Another month has flown by and it’s time for yet another IWSG Post!
January 5 question – What’s the one thing about your writing career you regret the most? Were you able to overcome it?
My biggest regret is not taking writing seriously soon enough. I’m 60 now, and if I’d been serious about selling my work when I got out of college, maybe I’d have a name by now. As it is, I’m not sure if I’ll ever sell anything. Sometimes it just seems hopeless, but I keep plugging away because I can’t not write. I’m not sure if I would have sold anything at 25, but I wish I’d at least tried harder back then. Of course, those were the days without internet—no Submission Grinder alerting you to when magazines or anthologies were looking for stories, no handy online lists of agents and which of them you could trust—so selling would have been harder when I was 25. However, I might have made it if I’d applied myself.
Of course, without a time machine, I can’t overcome this regret. I can only remind myself that plenty of my favorite writers are older. And I often hear of older writers finally selling their manuscript, so there’s some hope at least.
It’s difficult to keep from feeling insecure when you’re a writer. The whole business is so damn subjective.
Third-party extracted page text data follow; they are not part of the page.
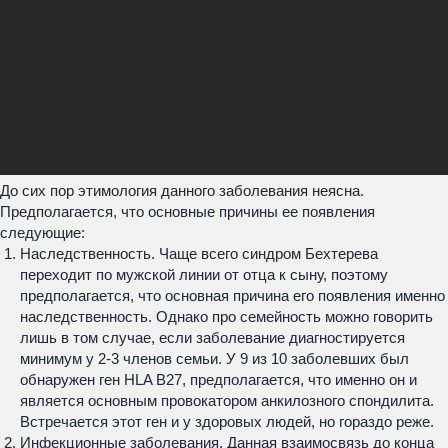
До сих пор этимология данного заболевания неясна.
Предполагается, что основные причины ее появления
следующие:
Наследственность. Чаще всего синдром Бехтерева
переходит по мужской линии от отца к сыну, поэтому
предполагается, что основная причина его появления именно
наследственность. Однако про семейность можно говорить
лишь в том случае, если заболевание диагностируется
минимум у 2-3 членов семьи. У 9 из 10 заболевших был
обнаружен ген HLA B27, предполагается, что именно он и
является основным провокатором анкилозного спондилита.
Встречается этот ген и у здоровых людей, но гораздо реже.
Инфекционные заболевания. Данная взаимосвязь до конца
You can get rejected for any number of reasons—none of which have any bearing on your ability to write well. The company may have just published something similar. Someone else may have just published something similar and your company doesn’t want the competition. Your work may just not fit with the company’s style. The editor may hate something you’ve included in your manuscript, like time travel or swamp monsters. And they may just be having a bad day and taking it out on their submissions. There’s a lot of luck involved in selling your work.
However, that’s no reason to stop believing in your abilities. You just have to keep sending your work out there. Somebody, sometime, will not be in a bad mood or not have seen your ideas recently enough, and you’ll make that sale.